地球のへそ (オーストラリア) 2000年4月


 アリス・スプリングスはオーストラリア大陸中央部に位置する砂漠の中のオアシス。小規模だが、その中にショッピング・センターやレストラン、カフェなどが並んでいる。町はエアーズロックの玄関口でもあり、先住民族のアボリジニが多く暮らす街としても有名だ。

 長い間迫害や差別を受けてきたアボリジニだが、今では国から援助があるので働かなくても生活をしていけるという事を友人のオージーから聞いていた。その為かこのアリス・スプリングスでも、町をうろついたり、だらだらしているアボリジニをよく見かけた。

「地球のへそ」とも呼ばれるエアーズ・ロックは、アリス・スプリングスから約500km離れたところにある。2億3000万年もの昔に創造された、高さ約350m、周囲約10kmにも及ぶ世界最大級の一枚岩のエアーズロック。アボリジニには「ウルル」と呼ばれ、聖地として大切にされている。

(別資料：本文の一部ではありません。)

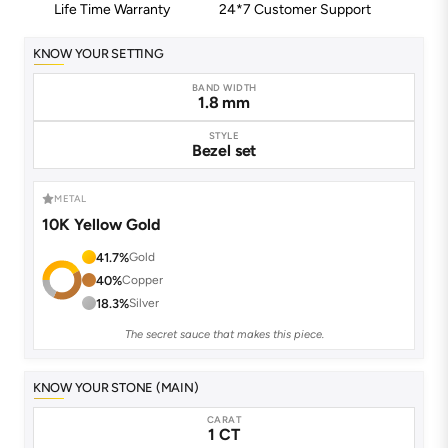
Life Time Warranty
24*7 Customer Support
KNOW YOUR SETTING
BAND WIDTH
1.8 mm
STYLE
Bezel set
METAL
10K Yellow Gold
41.7%
Gold
40%
Copper
18.3%
Silver
The secret sauce that makes this piece.
KNOW YOUR STONE (MAIN)
CARAT
1 CT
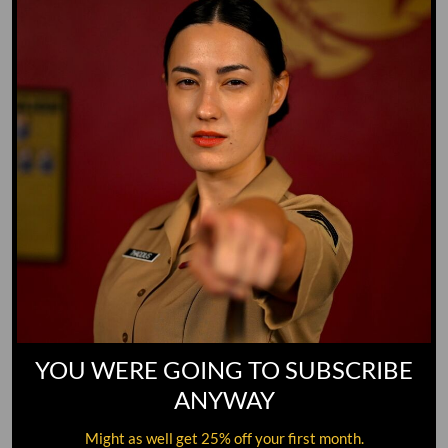
GO TO DICTIONARY
YOU WERE GOING TO SUBSCRIBE
ANYWAY
Might as well get 25% off your first month.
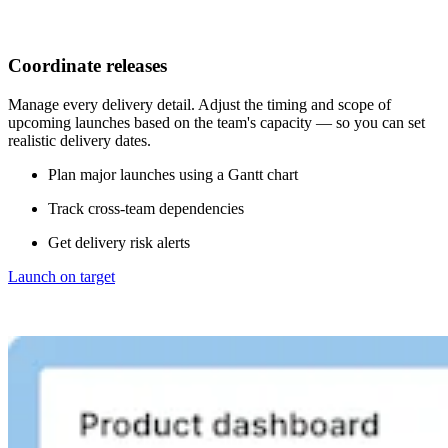
Coordinate releases
Manage every delivery detail. Adjust the timing and scope of
upcoming launches based on the team's capacity — so you can set
realistic delivery dates.
Plan major launches using a Gantt chart
Track cross-team dependencies
Get delivery risk alerts
Launch on target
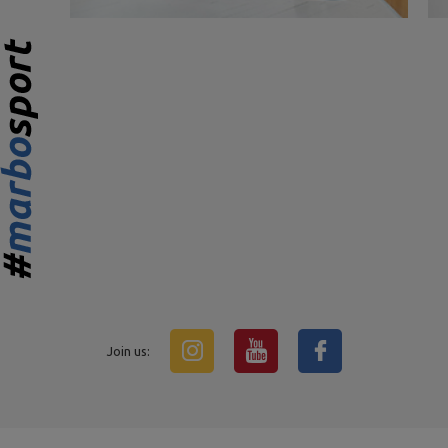
Join us:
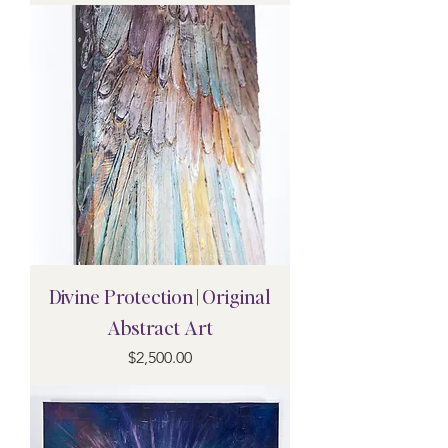
Divine Protection | Original
Abstract Art
Price
$2,500.00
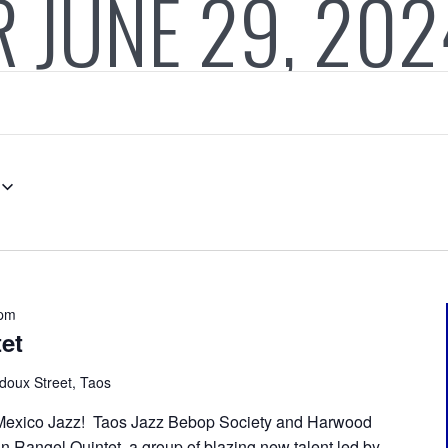
 JUNE 29, 202
 pm
et
doux Street, Taos
Mexico Jazz! Taos Jazz Bebop Society and Harwood
n Rangel Quintet, a group of blazing new talent led by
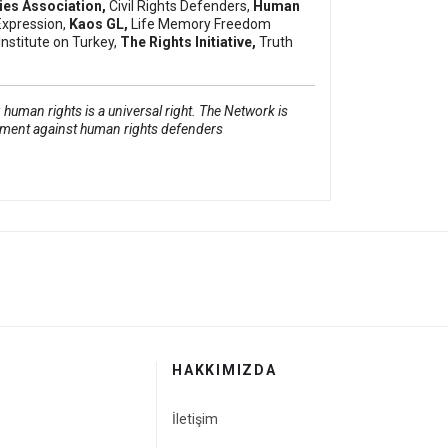
dies Association,
Civil Rights Defenders,
Human
Expression,
Kaos GL,
Life Memory Freedom
Institute on Turkey,
The Rights Initiative,
Truth
human rights is a universal right. The Network is
sment against human rights defenders
HAKKIMIZDA
İletişim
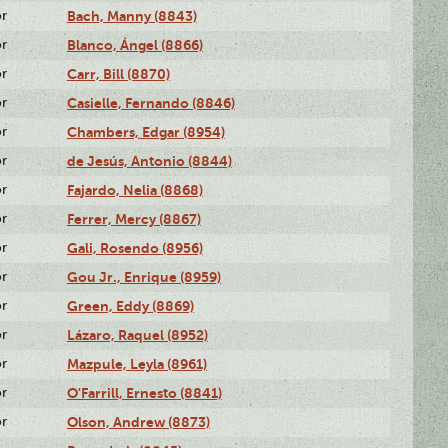
or
Bach, Manny (8843)
or
Blanco, Ángel (8866)
or
Carr, Bill (8870)
or
Casielle, Fernando (8846)
or
Chambers, Edgar (8954)
or
de Jesús, Antonio (8844)
or
Fajardo, Nelia (8868)
or
Ferrer, Mercy (8867)
or
Gali, Rosendo (8956)
or
Gou Jr., Enrique (8959)
or
Green, Eddy (8869)
or
Lázaro, Raquel (8952)
or
Mazpule, Leyla (8961)
or
O'Farrill, Ernesto (8841)
or
Olson, Andrew (8873)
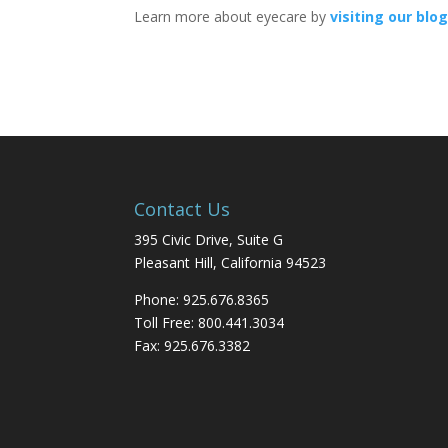
Learn more about eyecare by
visiting our blo
Contact Us
395 Civic Drive, Suite G
Pleasant Hill, California 94523
Phone: 925.676.8365
Toll Free: 800.441.3034
Fax: 925.676.3382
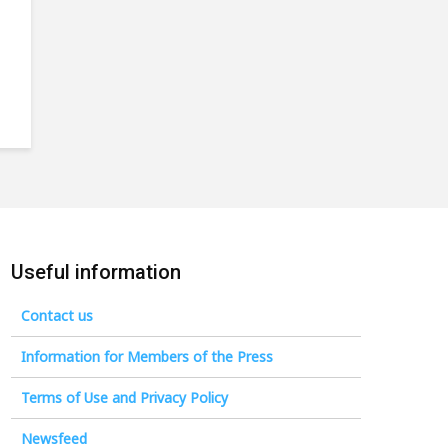
Useful information
Contact us
Information for Members of the Press
Terms of Use and Privacy Policy
Newsfeed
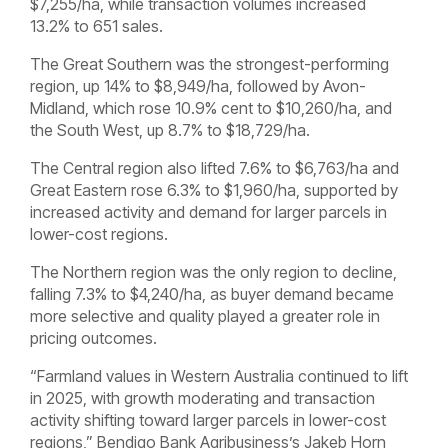
$7,255/ha, while transaction volumes increased
13.2% to 651 sales.
The Great Southern was the strongest-performing
region, up 14% to $8,949/ha, followed by Avon-
Midland, which rose 10.9% cent to $10,260/ha, and
the South West, up 8.7% to $18,729/ha.
The Central region also lifted 7.6% to $6,763/ha and
Great Eastern rose 6.3% to $1,960/ha, supported by
increased activity and demand for larger parcels in
lower-cost regions.
The Northern region was the only region to decline,
falling 7.3% to $4,240/ha, as buyer demand became
more selective and quality played a greater role in
pricing outcomes.
“Farmland values in Western Australia continued to lift
in 2025, with growth moderating and transaction
activity shifting toward larger parcels in lower-cost
regions,” Bendigo Bank Agribusiness’s Jakeb Horn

 エアーズ・ロックへの観光客はすべてエアーズ・ロック・リゾートという所に滞在する。この中にピンからキリまでの宿があり、私は一番安いドミトリーに宿泊した。リゾート内には生バンドが演奏する大きなオープン・レストランもあった。
 ここで出会ったオージーの観光客一団の中に、片言の日本語を話せる学生がいた。どうやって勉強したのかと聞くと、学校の授業の選択科目にあるのだと言っていた。

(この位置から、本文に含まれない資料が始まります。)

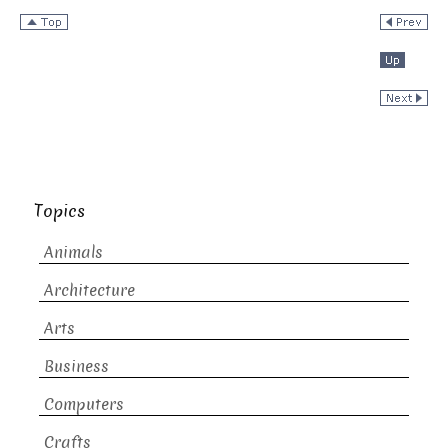
Topics
Animals
Architecture
Arts
Business
Computers
Crafts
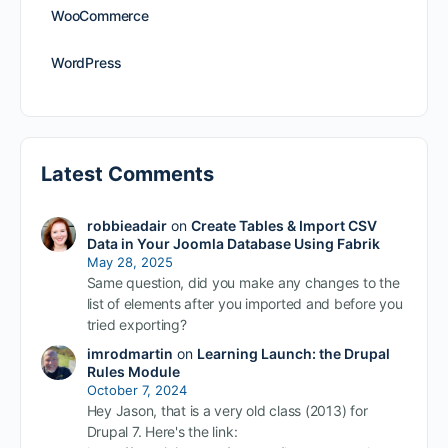
WooCommerce
WordPress
Latest Comments
robbieadair
on
Create Tables & Import CSV
Data in Your Joomla Database Using Fabrik
May 28, 2025
Same question, did you make any changes to the
list of elements after you imported and before you
tried exporting?
imrodmartin
on
Learning Launch: the Drupal
Rules Module
October 7, 2024
Hey Jason, that is a very old class (2013) for
Drupal 7. Here's the link:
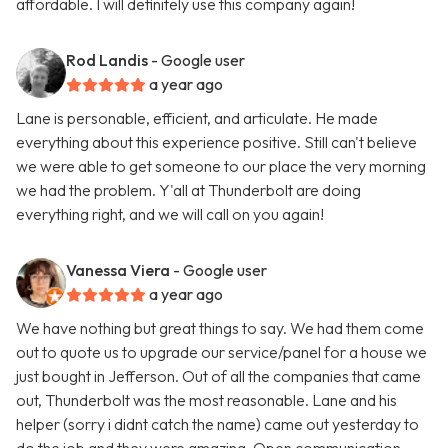
affordable. I will definitely use this company again!
Rod Landis
- Google user
a year ago
Lane is personable, efficient, and articulate. He made
everything about this experience positive. Still can't believe
we were able to get someone to our place the very morning
we had the problem. Y'all at Thunderbolt are doing
everything right, and we will call on you again!
Vanessa Viera
- Google user
a year ago
We have nothing but great things to say. We had them come
out to quote us to upgrade our service/panel for a house we
just bought in Jefferson. Out of all the companies that came
out, Thunderbolt was the most reasonable. Lane and his
helper (sorry i didnt catch the name) came out yesterday to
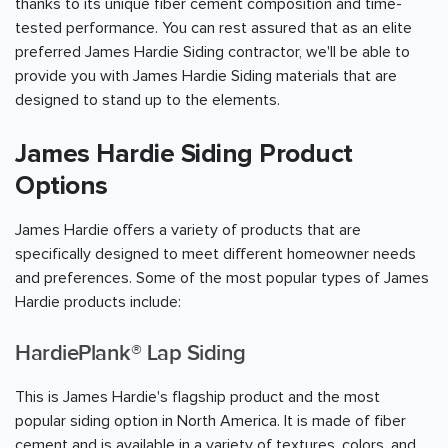
thanks to its unique fiber cement composition and time-
tested performance. You can rest assured that as an elite
preferred James Hardie Siding contractor, we'll be able to
provide you with James Hardie Siding materials that are
designed to stand up to the elements.
James Hardie Siding Product
Options
James Hardie offers a variety of products that are
specifically designed to meet different homeowner needs
and preferences. Some of the most popular types of James
Hardie products include:
HardiePlank® Lap Siding
This is James Hardie's flagship product and the most
popular siding option in North America. It is made of fiber
cement and is available in a variety of textures, colors, and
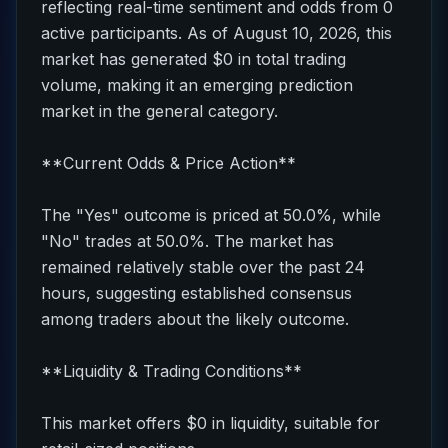
reflecting real-time sentiment and odds from 0
active participants. As of August 10, 2026, this
market has generated $0 in total trading
volume, making it an emerging prediction
market in the general category.
**Current Odds & Price Action**
The "Yes" outcome is priced at 50.0%, while
"No" trades at 50.0%. The market has
remained relatively stable over the past 24
hours, suggesting established consensus
among traders about the likely outcome.
**Liquidity & Trading Conditions**
This market offers $0 in liquidity, suitable for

 エアーズ・ロック周辺を巡るツアーは、グレイハウンドのチケットに含まれていたと思う。前の晩に雨が降り足元が滑るからという理由で、エアーズ・ロック登山の当日に、登れるかどうかで足止めをくった。

 しばらく待たされた後に登れることにはなったのだが、その待ち時間の為に本来訪れる予定だったマウント・オルガに行く時間がなり、乗客はエアーズ・ロックに登るかマウント・オルガに行くかを選択する羽目になった。
 私はエアーズ・ロック登山を選んだのでマウント・オルガには行けず、頂上から遠くに見えるその姿だけを眺めることになった。

 エアーズ・ロックの麓や周辺には、アボリジニの儀礼や生活などを物語る壁画や痕跡なども多くあった。農耕文化が届くことがなかったオーストラリアでアボリジニは数千年にわたり、狩猟や採取による生活を続けていたという。

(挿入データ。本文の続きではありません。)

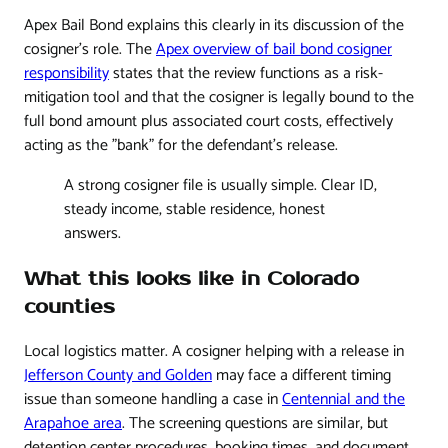
Apex Bail Bond explains this clearly in its discussion of the
cosigner's role. The
Apex overview of bail bond cosigner
responsibility
states that the review functions as a risk-
mitigation tool and that the cosigner is legally bound to the
full bond amount plus associated court costs, effectively
acting as the "bank" for the defendant's release.
A strong cosigner file is usually simple. Clear ID,
steady income, stable residence, honest
answers.
What this looks like in Colorado
counties
Local logistics matter. A cosigner helping with a release in
Jefferson County and Golden
may face a different timing
issue than someone handling a case in
Centennial and the
Arapahoe area
. The screening questions are similar, but
detention center procedures, booking times, and document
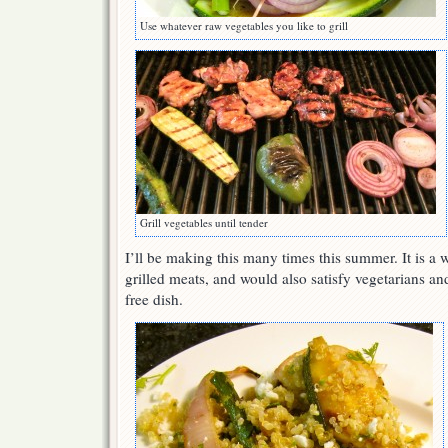
Use whatever raw vegetables you like to grill
Grill vegetables until tender
I’ll be making this many times this summer. It is 
grilled meats, and would also satisfy vegetarians an
free dish.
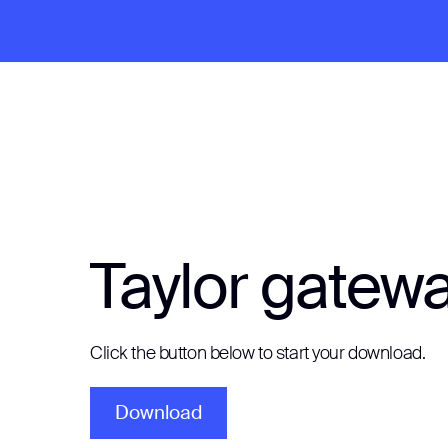
Taylor gatew
Click the button below to start your download.
Download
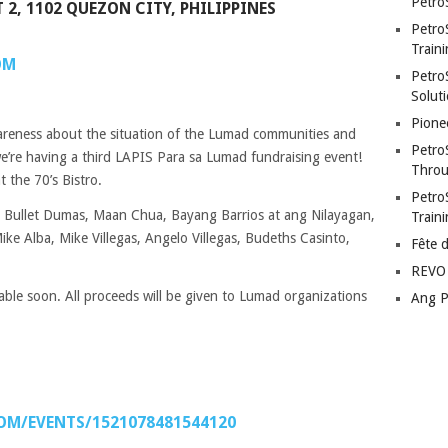
Petro
 2, 1102 QUEZON CITY, PHILIPPINES
Petro
Traini
OM
PetroS
Soluti
Pione
wareness about the situation of the Lumad communities and
Petro
e’re having a third LAPIS Para sa Lumad fundraising event!
Throu
 the 70’s Bistro.
Petro
 Bullet Dumas, Maan Chua, Bayang Barrios at ang Nilayagan,
Train
ke Alba, Mike Villegas, Angelo Villegas, Budeths Casinto,
Fête 
REVO 
able soon. All proceeds will be given to Lumad organizations
Ang P
OM/EVENTS/1521078481544120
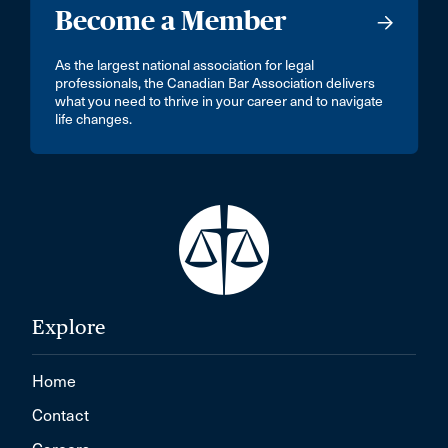
Become a Member
As the largest national association for legal
professionals, the Canadian Bar Association delivers
what you need to thrive in your career and to navigate
life changes.
Explore
Home
Contact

 シドニーの近郊にあるブルー・マウンテンズのスリー・シスターズへ行った時、そこでディジュリドゥ(アボリジニの楽器)を吹くアボリジニがいた。友人のオージー曰く、そういう所に現れるのは本物のアボリジニではないとのこと。

 エアーズ・ロックからアリス・スプリングスに戻り、安宿のドミトリーを利用した。市内を散策して夜遅く宿に帰ると、私のベッドのマットレスだけが無くなっている。
 その晩は国内で有名なバンドのライヴが町で行われていて宿も混んでいた。部屋の他のベッドは空いておらず、受付も既に閉まっている。

 宿の隣はパブがあり入口が一緒だったので、おそらく経営が同じだろうとバーテンに話したが、俺には関係ないよと言わんばかりに、半分酔っ払って面倒臭そうにしている。頭にきてかなり文句を言うと、ようやく重い腰を上げて他の部屋を用意してきた。

 オーストラリア大陸半周の旅のハイライトでもあったエアーズ・ロック。地球の原風景のような広大な土地にいると、いかに人間がちっぽけな存在かということを思い知らされる。
 地球のへそと言われるエアーズ・ロックだから、その上に立つ人間はやはりゴマのような存在なのだろう。